Family caregivers in the UK were marginalised during the pandemic, and vulnerable older people were let down by the health system, a new study has found.
Caregivers felt “powerless, voiceless and choiceless” during the first six months of the pandemic, as chaos reigned in some parts of the health system, elderly relatives were prematurely discharged and health records sometimes changed without due process, the University of Stirling Management School research found.

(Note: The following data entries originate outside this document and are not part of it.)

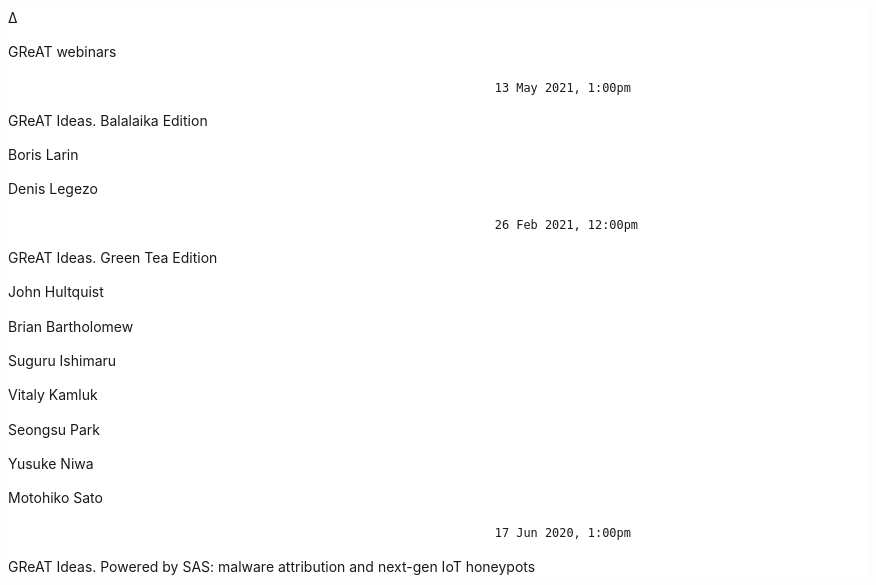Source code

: Δ 





GReAT webinars






																		13 May 2021, 1:00pm								
GReAT Ideas. Balalaika Edition 





Boris Larin



Denis Legezo










																		26 Feb 2021, 12:00pm								
GReAT Ideas. Green Tea Edition 





John Hultquist



Brian Bartholomew



Suguru Ishimaru



Vitaly Kamluk



Seongsu Park



Yusuke Niwa



Motohiko Sato










																		17 Jun 2020, 1:00pm								
GReAT Ideas. Powered by SAS: malware attribution and next-gen IoT honeypots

Dr Carolyn Wilson-Nash analysed 2607 posts on forums for UK-based family caregivers between March 15 and September 15, 2020.
She said: “When the pandemic hit, the NHS responded by postponing non-emergency procedures, closing non-emergency services and redeploying specialists, which released necessary hospital beds. Unfortunately, these actions had negative consequences for older people and their carers.
“Early on, the UK government prioritised the fittest, which marginalised the vulnerable.
“And NHS frontline services were rapidly overwhelmed. Just before the pandemic, the UK was spending just 9.8% of GDP on healthcare, one of the lowest in the developed world, and had a bed capacity of 2.5 per 1000 people.”
Dr Wilson-Nash cites examples on the forums where the medical records of vulnerable older people were changed to ‘do not resuscitate’ without the family’s consent, when GPs phoned the older person and pressurised them to change their record.
In other examples, older people were prematurely discharged into the community without care.
“One 90 year-old was in hospital with Covid and her son was stuck abroad,” said Dr Wilson-Nash.
“The hospital sent her home in an ambulance to the care of a relative, who had just had an operation herself. The discharged patient was left downstairs with no food or heating. A caregiver came but said they couldn’t help because of Covid regulations. When an ambulance came back in the morning, and she was moved upstairs to her bed, she had soiled herself and her ankles had turned black.”
In other cases, relatives who were offering to take patients home were ignored or refused due to Covid regulations.
“They felt voiceless because panicking managers didn’t listen to them, and routes to complain had been shut down,” said Dr Wilson-Nash. “They felt powerless because they had no control of their relative’s care, and choiceless because they had no options. Ultimately, this has left them feeling resentful and mistrustful of the health service.”
Her report makes a number of recommendations, including improving communication between the NHS and family caregivers, not closing complaints procedures and reducing the stress of frontline NHS employees through reduced workloads, emotional support services and better provision of PPE.
It also recommends policy changes such as addressing the scarcity of in-home care services, both NHS and private, by offering business loans, for example; increasing regulations on service providers so that patients cannot be discharged if they have nowhere to go; standardising the quality of care expectations through clear guidelines, for instance around PPE; and creating more cohesion between those who care for vulnerable elderly people, across primary, secondary and health-based social services.
“Family caregivers need more support, more funding and opportunities for training,” Dr Wilson-Nash added. “They also need clear communications and to be involved in care planning, especially if they have power of attorney.
“At the moment, the system is too fragmented – the IT system for GPs is not connected to that of the hospitals, for example. This all needs to improve, before the next crisis hits.”